» **Exercises**:
1. In the reproduced studies page, which single EEG channel does the spp-example project use?
2. Write the next part of the reproduced studies page, picking up after its last sentence about SleepTransformer.

» **Document passage**:
·····

Reproduced Studies

Using SleePyPhases to reproduce published sleep ML results

SleePyPhases was validated by reproducing five published sleep analysis studies. Each reproduction demonstrates a different aspect of the framework — multi-dataset training, different model architectures, ECG-based staging, and more.

All reproduction projects live in reproduce/ and follow the same project.yaml + Python package structure as the tutorial.


spp-example — SimpleCNN on SleepEDF

A minimal reference implementation designed for learning and extension.

  • Dataset: SleepEDF (PhysioNet)
  • Model: SimpleCNN — 1D CNN with adaptive average pooling
  • Channels: Single EEG channel (Fpz-Cz)
  • Key techniques: Record-wise batching, fixed-size padding, 5-fold CV
  • Location: reproduce/spp-example/

Notable patterns: - Minimal SignalPreprocessing override (only resample) - fixedSize manipulation to handle variable-length recordings - addBatchDimension + toTensor pipeline - Good starting point for custom CNN experiments


SPP-DRCNN — Dilated Residual CNN

Reproduces a convolutional architecture that uses dilated convolutions for long-range temporal context.

  • Model: DRCNN (Dilated Residual CNN)
  • Channels: Multiple EEG + EOG channels
  • Key techniques: Multi-channel input, residual connections, dilated convolutions
  • Location: reproduce/SPP-DRCNN/

Notable patterns: - Multi-channel useSourceChannels configuration - Custom DataManipulation for multi-channel normalization - Demonstrates SleePyPhases.DataManipulation.znorm


SPP-SleepTransformer — Transformer-based Staging

Reproduces SleepTransformer, a self-attention model for sleep staging.

·····

» **Information given**:
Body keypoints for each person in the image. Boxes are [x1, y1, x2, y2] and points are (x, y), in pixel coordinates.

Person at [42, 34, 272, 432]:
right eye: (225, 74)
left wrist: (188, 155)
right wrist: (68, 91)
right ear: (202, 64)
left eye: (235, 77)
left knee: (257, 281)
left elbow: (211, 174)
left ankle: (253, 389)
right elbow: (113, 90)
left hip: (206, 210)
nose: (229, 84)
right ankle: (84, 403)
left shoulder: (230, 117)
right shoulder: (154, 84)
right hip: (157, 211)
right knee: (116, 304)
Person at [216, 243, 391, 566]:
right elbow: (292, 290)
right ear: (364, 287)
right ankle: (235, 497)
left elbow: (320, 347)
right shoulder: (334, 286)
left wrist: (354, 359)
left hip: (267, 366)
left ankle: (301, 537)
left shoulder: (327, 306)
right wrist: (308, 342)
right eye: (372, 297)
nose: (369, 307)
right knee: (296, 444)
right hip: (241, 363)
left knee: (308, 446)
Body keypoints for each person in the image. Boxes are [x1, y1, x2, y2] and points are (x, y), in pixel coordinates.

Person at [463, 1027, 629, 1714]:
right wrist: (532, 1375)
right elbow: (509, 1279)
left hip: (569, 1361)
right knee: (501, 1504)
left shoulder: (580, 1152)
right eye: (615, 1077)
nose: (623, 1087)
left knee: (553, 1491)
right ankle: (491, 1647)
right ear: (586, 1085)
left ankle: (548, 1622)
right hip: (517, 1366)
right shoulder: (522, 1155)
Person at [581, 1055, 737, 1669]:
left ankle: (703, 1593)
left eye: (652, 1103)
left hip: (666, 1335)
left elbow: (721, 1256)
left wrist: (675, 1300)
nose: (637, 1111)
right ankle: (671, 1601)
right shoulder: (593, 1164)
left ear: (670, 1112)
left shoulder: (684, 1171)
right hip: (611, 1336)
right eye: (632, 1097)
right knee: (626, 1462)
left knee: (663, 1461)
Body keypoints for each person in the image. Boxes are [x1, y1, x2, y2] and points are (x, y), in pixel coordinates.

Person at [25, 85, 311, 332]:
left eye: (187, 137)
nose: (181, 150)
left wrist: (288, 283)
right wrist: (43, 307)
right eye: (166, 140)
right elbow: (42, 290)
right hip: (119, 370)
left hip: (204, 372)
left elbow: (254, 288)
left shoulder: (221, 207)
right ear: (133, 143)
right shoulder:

·····

» **Answers in order**:
1. Fpz-Cz.

2.
  • Model: SleepTransformer (encoder-only Transformer)
  • Channels: EEG + EOG
  • Key techniques: Epoch-level attention, sequence-to-sequence staging
  • Location: reproduce/SPP-SleepTransformer/

Notable patterns: - segmentLength and windowed batching (not record-wise) - prepareTargets manipulation for sequence output alignment - Shows how to configure Transformer positional encoding via model.* config


SPP-NeuroNet — Multi-modal Staging

  • Model: NeuroNet
  • Channels: EEG, EOG, EMG
  • Key techniques: Multi-modal input fusion, cross-modal attention
  • Location: reproduce/SPP-NeuroNet/

Notable patterns: - Multiple entries in useSourceChannels across modalities - stepsPerType with separate chains for EEG, EOG, EMG - Custom SignalPreprocessing with per-modality filtering


spp-ppgnet — PPG-based Staging

Reproduces a study using photoplethysmography (wrist-worn sensor) instead of EEG.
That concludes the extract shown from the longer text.